DATA FOR REVIEW:
:::::

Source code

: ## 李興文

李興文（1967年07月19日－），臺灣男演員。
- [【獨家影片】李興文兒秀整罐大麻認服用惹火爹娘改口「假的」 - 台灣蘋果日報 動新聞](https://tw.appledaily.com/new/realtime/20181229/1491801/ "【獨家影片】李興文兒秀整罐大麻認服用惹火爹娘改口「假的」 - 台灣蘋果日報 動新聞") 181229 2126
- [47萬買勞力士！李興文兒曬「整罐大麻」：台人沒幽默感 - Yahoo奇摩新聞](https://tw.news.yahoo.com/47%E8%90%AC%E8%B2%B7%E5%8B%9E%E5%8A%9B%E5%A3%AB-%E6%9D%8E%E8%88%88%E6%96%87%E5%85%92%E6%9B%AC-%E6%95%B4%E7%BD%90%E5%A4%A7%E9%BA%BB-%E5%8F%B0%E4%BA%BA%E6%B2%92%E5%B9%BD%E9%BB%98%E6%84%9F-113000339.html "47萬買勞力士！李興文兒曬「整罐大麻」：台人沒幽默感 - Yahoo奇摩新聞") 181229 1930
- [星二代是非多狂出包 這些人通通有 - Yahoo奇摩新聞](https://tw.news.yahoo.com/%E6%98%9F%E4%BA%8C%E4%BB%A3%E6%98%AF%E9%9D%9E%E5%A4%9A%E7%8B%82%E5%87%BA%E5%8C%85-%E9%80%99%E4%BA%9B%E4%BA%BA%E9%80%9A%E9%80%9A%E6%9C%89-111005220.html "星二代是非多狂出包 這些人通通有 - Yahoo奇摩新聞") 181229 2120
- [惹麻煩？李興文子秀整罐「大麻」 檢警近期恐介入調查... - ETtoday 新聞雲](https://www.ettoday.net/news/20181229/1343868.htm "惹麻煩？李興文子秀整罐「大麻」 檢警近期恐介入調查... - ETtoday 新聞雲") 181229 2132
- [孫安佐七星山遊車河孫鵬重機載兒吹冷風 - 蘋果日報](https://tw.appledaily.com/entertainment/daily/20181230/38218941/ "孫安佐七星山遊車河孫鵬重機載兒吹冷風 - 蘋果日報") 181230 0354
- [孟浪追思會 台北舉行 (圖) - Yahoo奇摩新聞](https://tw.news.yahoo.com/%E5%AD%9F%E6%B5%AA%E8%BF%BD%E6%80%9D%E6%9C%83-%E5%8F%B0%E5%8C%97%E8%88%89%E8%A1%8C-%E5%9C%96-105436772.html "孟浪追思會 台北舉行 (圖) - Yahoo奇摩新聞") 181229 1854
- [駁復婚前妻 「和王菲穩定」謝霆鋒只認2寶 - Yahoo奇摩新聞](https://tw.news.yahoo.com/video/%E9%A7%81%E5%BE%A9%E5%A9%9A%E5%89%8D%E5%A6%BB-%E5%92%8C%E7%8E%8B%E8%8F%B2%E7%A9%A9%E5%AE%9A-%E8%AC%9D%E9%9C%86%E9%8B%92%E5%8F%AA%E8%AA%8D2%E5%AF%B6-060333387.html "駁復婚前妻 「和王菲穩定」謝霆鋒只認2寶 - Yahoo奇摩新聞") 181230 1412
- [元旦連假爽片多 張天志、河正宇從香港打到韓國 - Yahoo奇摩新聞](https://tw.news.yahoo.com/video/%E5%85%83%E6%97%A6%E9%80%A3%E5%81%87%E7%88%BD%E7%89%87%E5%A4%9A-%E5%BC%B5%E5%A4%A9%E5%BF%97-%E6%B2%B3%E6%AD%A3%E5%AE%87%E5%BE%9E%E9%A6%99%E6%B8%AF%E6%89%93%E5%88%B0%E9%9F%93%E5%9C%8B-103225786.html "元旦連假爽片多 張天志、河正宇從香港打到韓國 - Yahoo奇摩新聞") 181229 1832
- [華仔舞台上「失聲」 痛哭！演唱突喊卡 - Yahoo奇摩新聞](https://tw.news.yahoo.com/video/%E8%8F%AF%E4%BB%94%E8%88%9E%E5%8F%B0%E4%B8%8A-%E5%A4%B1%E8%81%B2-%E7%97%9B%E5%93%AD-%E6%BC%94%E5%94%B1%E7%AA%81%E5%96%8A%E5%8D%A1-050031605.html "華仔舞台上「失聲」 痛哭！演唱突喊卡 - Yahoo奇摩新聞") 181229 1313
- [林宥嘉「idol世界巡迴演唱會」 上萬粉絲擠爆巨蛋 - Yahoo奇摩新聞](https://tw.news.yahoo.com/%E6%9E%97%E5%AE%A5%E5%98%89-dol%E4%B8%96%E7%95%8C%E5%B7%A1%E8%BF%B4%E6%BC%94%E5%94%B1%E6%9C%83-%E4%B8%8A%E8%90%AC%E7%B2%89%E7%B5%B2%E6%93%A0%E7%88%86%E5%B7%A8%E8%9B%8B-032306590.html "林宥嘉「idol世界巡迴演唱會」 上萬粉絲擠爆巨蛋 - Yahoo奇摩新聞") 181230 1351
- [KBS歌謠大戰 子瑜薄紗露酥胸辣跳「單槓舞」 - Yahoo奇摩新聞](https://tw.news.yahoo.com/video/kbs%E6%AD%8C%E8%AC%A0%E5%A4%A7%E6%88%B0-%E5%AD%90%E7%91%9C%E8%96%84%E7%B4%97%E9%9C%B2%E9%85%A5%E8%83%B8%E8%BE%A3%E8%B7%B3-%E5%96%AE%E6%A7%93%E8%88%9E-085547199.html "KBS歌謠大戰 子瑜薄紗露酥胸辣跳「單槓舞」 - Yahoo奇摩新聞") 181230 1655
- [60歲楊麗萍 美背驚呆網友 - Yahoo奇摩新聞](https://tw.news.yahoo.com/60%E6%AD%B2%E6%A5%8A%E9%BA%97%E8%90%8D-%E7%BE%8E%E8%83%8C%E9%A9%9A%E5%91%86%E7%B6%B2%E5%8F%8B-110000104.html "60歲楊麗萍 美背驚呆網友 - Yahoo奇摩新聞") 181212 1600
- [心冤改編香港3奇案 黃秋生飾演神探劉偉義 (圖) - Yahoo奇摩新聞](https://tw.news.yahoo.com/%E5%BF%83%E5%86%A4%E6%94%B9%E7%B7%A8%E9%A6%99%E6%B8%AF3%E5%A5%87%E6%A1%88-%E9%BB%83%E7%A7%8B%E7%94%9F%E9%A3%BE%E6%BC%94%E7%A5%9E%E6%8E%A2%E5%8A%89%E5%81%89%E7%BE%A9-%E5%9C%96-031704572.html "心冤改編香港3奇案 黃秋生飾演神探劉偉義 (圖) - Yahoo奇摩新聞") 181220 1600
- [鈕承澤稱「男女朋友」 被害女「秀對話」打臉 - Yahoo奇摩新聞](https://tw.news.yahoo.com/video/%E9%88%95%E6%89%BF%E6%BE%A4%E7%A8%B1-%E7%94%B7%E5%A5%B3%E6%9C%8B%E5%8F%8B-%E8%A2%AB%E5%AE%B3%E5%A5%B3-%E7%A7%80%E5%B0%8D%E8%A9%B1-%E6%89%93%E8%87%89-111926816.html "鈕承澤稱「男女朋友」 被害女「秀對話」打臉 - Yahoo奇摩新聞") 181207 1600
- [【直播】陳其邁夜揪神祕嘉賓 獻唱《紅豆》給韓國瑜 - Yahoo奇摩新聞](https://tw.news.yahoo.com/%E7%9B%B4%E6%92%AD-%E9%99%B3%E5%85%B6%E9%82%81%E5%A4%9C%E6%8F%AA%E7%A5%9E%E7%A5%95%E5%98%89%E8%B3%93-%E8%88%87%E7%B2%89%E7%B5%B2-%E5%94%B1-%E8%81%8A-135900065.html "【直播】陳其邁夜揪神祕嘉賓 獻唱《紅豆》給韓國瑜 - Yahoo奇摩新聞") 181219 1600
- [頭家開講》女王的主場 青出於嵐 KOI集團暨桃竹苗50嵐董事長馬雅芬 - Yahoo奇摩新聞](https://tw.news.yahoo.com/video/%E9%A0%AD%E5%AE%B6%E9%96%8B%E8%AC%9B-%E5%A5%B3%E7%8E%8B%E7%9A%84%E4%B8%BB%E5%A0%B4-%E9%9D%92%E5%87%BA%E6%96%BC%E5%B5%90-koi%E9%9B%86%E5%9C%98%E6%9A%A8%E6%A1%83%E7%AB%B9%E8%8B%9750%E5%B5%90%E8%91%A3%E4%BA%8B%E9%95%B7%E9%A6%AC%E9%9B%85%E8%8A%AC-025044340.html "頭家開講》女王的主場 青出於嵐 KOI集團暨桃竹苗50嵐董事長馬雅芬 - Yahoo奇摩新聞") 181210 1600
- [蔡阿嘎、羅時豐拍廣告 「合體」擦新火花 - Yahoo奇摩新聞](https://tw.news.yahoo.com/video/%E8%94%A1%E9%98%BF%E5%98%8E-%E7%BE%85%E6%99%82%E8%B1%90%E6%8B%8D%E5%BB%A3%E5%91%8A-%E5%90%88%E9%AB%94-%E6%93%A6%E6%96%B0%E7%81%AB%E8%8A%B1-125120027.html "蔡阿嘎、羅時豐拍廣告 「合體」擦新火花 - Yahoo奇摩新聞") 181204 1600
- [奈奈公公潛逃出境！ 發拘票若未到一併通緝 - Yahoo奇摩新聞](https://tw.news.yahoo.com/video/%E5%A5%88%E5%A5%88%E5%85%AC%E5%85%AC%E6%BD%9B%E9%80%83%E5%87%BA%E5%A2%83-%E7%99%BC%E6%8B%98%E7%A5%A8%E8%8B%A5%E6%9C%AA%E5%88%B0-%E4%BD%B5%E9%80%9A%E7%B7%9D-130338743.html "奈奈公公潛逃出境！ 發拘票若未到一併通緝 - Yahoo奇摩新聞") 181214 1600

:::::

WHAT TO WORK ON: Send back exactly, with nothing added, the lines from the first line of the material above through the line holding "- [元旦連假爽片多 張天志、河正宇從香港打到韓國"; both ends are included.

OUTPUT OF THE EXERCISE:
Source code

: ## 李興文

李興文（1967年07月19日－），臺灣男演員。
- [【獨家影片】李興文兒秀整罐大麻認服用惹火爹娘改口「假的」 - 台灣蘋果日報 動新聞](https://tw.appledaily.com/new/realtime/20181229/1491801/ "【獨家影片】李興文兒秀整罐大麻認服用惹火爹娘改口「假的」 - 台灣蘋果日報 動新聞") 181229 2126
- [47萬買勞力士！李興文兒曬「整罐大麻」：台人沒幽默感 - Yahoo奇摩新聞](https://tw.news.yahoo.com/47%E8%90%AC%E8%B2%B7%E5%8B%9E%E5%8A%9B%E5%A3%AB-%E6%9D%8E%E8%88%88%E6%96%87%E5%85%92%E6%9B%AC-%E6%95%B4%E7%BD%90%E5%A4%A7%E9%BA%BB-%E5%8F%B0%E4%BA%BA%E6%B2%92%E5%B9%BD%E9%BB%98%E6%84%9F-113000339.html "47萬買勞力士！李興文兒曬「整罐大麻」：台人沒幽默感 - Yahoo奇摩新聞") 181229 1930
- [星二代是非多狂出包 這些人通通有 - Yahoo奇摩新聞](https://tw.news.yahoo.com/%E6%98%9F%E4%BA%8C%E4%BB%A3%E6%98%AF%E9%9D%9E%E5%A4%9A%E7%8B%82%E5%87%BA%E5%8C%85-%E9%80%99%E4%BA%9B%E4%BA%BA%E9%80%9A%E9%80%9A%E6%9C%89-111005220.html "星二代是非多狂出包 這些人通通有 - Yahoo奇摩新聞") 181229 2120
- [惹麻煩？李興文子秀整罐「大麻」 檢警近期恐介入調查... - ETtoday 新聞雲](https://www.ettoday.net/news/20181229/1343868.htm "惹麻煩？李興文子秀整罐「大麻」 檢警近期恐介入調查... - ETtoday 新聞雲") 181229 2132
- [孫安佐七星山遊車河孫鵬重機載兒吹冷風 - 蘋果日報](https://tw.appledaily.com/entertainment/daily/20181230/38218941/ "孫安佐七星山遊車河孫鵬重機載兒吹冷風 - 蘋果日報") 181230 0354
- [孟浪追思會 台北舉行 (圖) - Yahoo奇摩新聞](https://tw.news.yahoo.com/%E5%AD%9F%E6%B5%AA%E8%BF%BD%E6%80%9D%E6%9C%83-%E5%8F%B0%E5%8C%97%E8%88%89%E8%A1%8C-%E5%9C%96-105436772.html "孟浪追思會 台北舉行 (圖) - Yahoo奇摩新聞") 181229 1854
- [駁復婚前妻 「和王菲穩定」謝霆鋒只認2寶 - Yahoo奇摩新聞](https://tw.news.yahoo.com/video/%E9%A7%81%E5%BE%A9%E5%A9%9A%E5%89%8D%E5%A6%BB-%E5%92%8C%E7%8E%8B%E8%8F%B2%E7%A9%A9%E5%AE%9A-%E8%AC%9D%E9%9C%86%E9%8B%92%E5%8F%AA%E8%AA%8D2%E5%AF%B6-060333387.html "駁復婚前妻 「和王菲穩定」謝霆鋒只認2寶 - Yahoo奇摩新聞") 181230 1412
- [元旦連假爽片多 張天志、河正宇從香港打到韓國 - Yahoo奇摩新聞](https://tw.news.yahoo.com/video/%E5%85%83%E6%97%A6%E9%80%A3%E5%81%87%E7%88%BD%E7%89%87%E5%A4%9A-%E5%BC%B5%E5%A4%A9%E5%BF%97-%E6%B2%B3%E6%AD%A3%E5%AE%87%E5%BE%9E%E9%A6%99%E6%B8%AF%E6%89%93%E5%88%B0%E9%9F%93%E5%9C%8B-103225786.html "元旦連假爽片多 張天志、河正宇從香港打到韓國 - Yahoo奇摩新聞") 181229 1832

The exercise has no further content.